I’ve been thinking about recency bias lately. In finance, recency bias is the problem whereby people think that securities trends from the recent past will continue into the future. Instead of focusing on market fundamentals or buy-and-hold strategies, people tend to jump on bandwagons instead, which works until the cycle changes.
Recency bias also applies to many other aspects of human behavior, so how might it apply to map design? One way it applies is that, until the cartography landscape was disrupted around the late 2000s, people tended to make all their GIS maps very similarly.

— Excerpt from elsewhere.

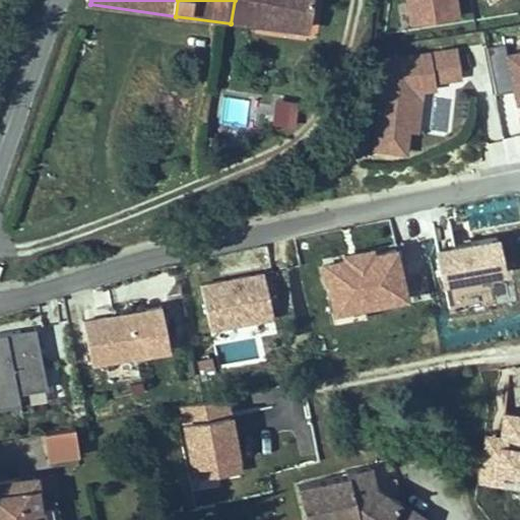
[(235,0),(231,23),(314,35),(318,0),(235,0)]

I say “GIS maps” because there were some people making well-designed maps with Illustrator and other design tools before that but the GIS people, for the most part, hadn’t caught on to those skills or those techniques.

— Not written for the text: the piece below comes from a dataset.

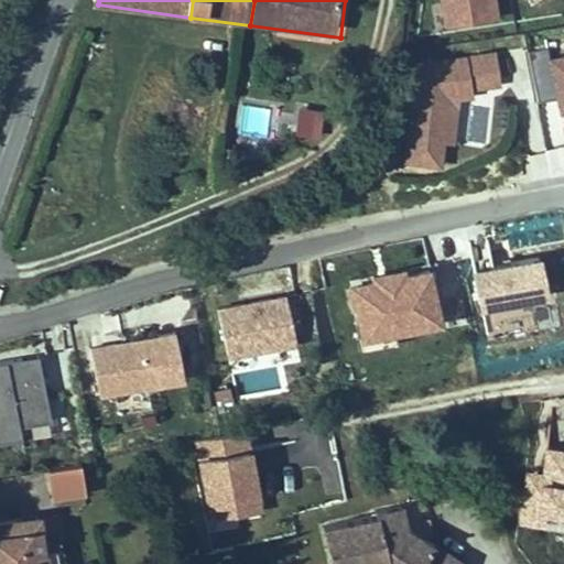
[(497,0),(440,0),(444,24),(500,14),(497,0)]
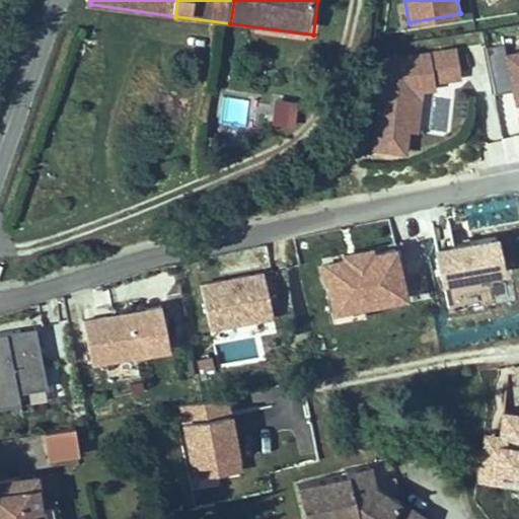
[(496,87),(511,83),(500,45),(486,49),(496,87)]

Along came some new tools like TileMill (now MapBox), an influx of design-oriented mappers to the field, and new and interesting datasets to map, and suddenly the bar of map design was raised. I predicted this in the 1st edition of GIS Cartography in 2009. Those who were assuming that GIS map design would remain the same were creating increasingly obsolete visualizations.
Let’s show this by example.
Prior to the late-2000s disruption, we frequently encountered maps that appeared to be slapped together, often with a multitude of diagonal hashes making one feel rather dizzy like in the map shown below. These maps would contain some superfluous details to meet edge-cases (observe the grid-like layer in this map example) and would omit basemap information such that no underlying geographic context could be ascertained. Now, admittedly, these were not always the fault of the map maker. Indeed, the edge-case layers would have been included at the behest of some boss who was the only one who wanted to see that information. Similarly, the basemap information would be omitted due to a lack of availability of that kind of information.
Thankfully we see many fewer of the types of maps shown above and many more of the maps shown below. In this map we have geographic context, gleaned from a nice and subtle baselayer of buildings and streets along with some very nicely done trees. There is some hashing but it comprises a small minority of the overall space. Interestingly, this map manages a significantly better visual experience with much more information. The richness of information makes it both more functional and more beautiful.
What kind of recency bias in mapping do we see today? What kind of recency bias is affecting your map designs? Could an adherence to established practices be holding back your cartographic potential?